Forgiveness is not something you do. Forgiveness is something that happens.

How do people find strength in their journey to sobriety? This episode of *Alive and Free* turns the spotlight on one sneaky obstacle that keeps people stuck: resentment. Bob Gardner looks at what he calls “remembrance of wrongs” – the habit of replaying hurts, grudges and petty annoyances – and how it quietly fuels anger, addiction and inner turmoil.

Drawing on step 9 of *The Ladder of Divine Ascent* by St John Climacus, he reads out a striking description of resentment as “the poison of soul, worm of the mind… a nail stuck in the soul” and asks what that really looks like in everyday life. You’ll hear Bob’s own uncomfortable example of getting offended when someone disagreed with him, then having to apologise to a teenager he’d “helped” without being asked.
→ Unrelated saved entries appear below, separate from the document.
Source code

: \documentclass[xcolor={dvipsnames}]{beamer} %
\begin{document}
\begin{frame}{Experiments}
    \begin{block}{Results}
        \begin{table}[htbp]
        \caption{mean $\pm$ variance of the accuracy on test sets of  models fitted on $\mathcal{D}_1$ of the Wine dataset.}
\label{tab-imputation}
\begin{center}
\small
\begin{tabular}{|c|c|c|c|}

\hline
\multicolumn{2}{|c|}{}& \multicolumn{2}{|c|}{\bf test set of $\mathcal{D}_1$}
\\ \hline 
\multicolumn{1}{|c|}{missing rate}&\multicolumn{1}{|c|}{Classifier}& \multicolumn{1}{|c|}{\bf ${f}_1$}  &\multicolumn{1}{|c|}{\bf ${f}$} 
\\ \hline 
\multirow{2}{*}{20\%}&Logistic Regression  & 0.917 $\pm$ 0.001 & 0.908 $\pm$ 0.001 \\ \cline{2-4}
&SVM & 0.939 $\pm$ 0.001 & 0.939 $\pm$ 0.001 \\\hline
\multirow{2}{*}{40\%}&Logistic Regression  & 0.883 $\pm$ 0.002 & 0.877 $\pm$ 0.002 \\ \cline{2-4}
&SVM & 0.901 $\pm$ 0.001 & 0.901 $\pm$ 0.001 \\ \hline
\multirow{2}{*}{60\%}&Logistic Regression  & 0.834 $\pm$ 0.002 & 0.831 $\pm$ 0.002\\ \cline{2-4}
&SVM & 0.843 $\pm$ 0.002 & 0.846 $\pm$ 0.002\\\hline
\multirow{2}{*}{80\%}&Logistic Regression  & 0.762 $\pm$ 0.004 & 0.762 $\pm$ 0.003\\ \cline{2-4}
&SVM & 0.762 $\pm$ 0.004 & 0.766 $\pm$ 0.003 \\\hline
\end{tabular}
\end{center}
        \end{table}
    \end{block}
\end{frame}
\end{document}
He walks through how owning his part in the situation – even when he felt he’d done nothing wrong – exposed his blind spots and loosened the grudge. A big theme here is that forgiveness isn’t a heroic act you force yourself to perform. As Bob puts it, “forgiveness is not something you do. Forgiveness is something that happens” when you see the truth more clearly and your story about what happened changes.

The episode also questions popular ideas around “self-love” and “self-care”, suggesting they can feel good in the short term but may weaken relationships and long-term resilience. Instead, Bob points to a more radical standard: loving others “as yourself”, to the point that you hurt for someone who’s harmed you when they suffer.

Grounded in a Christian lens, with references to Jesus’ sufferings and the example of forgiving those who caused them, this short talk is aimed at anyone wrestling with anger, grudges or addictive patterns and wanting something more honest than quick-fix positivity. If you’re tired of carrying old hurts around, could this be the nudge to put one of them down?